U.S. Court Ends 16-Year SEC Ponzi Scheme Lawsuit

A federal judge has ordered the dismissal of the U.S. Securities and Exchange Commission's (SEC) 16-year-old lawsuit against Allen Stanford's $7.2 billion Ponzi scheme. The ruling requires Stanford and two former colleagues to pay substantial fines, although most will likely remain uncollected.

In a decision issued Wednesday, Chief Judge David Godbey imposed a $5.9 billion civil fine on Stanford, who is serving a 110-year prison sentence for defrauding 18,000 investors. James Davis, Stanford Financial Group's former CFO, was ordered to pay $17.66 million, while Gilberto Lopez, the former chief accounting officer, was fined $3.42 million.

Authorities alleged that Stanford sold fraudulent certificates of deposit through Antigua-based Stanford International Bank for two decades and misused investor funds for risky investments and personal luxuries.

The judge ruled that billions owed by Stanford entities were deemed settled by court-appointed receiver Ralph Janvey, who recovered over $2.5 billion for victims, including $1.2 billion from Toronto-Dominion Bank.

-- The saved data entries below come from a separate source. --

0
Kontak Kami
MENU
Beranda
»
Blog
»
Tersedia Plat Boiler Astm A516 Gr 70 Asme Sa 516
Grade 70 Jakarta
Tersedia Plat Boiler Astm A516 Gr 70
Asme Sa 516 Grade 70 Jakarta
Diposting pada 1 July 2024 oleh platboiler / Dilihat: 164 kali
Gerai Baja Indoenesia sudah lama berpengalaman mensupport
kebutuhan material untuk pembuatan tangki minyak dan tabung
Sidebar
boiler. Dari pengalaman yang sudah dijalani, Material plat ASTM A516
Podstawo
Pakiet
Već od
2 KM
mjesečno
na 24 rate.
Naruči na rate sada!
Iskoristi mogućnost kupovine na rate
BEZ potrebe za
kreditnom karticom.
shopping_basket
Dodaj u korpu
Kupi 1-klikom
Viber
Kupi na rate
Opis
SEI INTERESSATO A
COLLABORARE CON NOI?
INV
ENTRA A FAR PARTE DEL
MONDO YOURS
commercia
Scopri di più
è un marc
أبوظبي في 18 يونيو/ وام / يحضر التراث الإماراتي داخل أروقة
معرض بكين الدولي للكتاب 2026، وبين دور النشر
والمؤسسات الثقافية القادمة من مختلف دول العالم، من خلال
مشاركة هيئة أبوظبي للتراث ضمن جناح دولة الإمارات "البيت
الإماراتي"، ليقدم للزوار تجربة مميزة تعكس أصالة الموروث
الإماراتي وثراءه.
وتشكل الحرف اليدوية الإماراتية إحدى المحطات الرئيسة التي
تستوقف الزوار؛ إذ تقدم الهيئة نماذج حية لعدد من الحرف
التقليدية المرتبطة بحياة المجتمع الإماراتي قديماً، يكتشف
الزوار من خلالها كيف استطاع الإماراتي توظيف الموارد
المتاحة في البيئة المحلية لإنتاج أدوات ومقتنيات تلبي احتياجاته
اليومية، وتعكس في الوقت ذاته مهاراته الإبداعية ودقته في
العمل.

"There is no just reason for delay" in closing the case, Godbey stated. Stanford, once a presumed billionaire, was declared indigent in 2010 and remains ineligible for parole until 2103.

Attorneys for Davis and Lopez have not yet responded to requests for comment. An SEC spokesperson declined comment.

Davis, who testified against Stanford at his trial, was sentenced in 2013 to five years in prison. Lopez separately faced a 20-year sentence.

The SEC initiated legal proceedings against Stanford in February 2009, two months after Bernard Madoff was charged with running an even larger Ponzi scheme.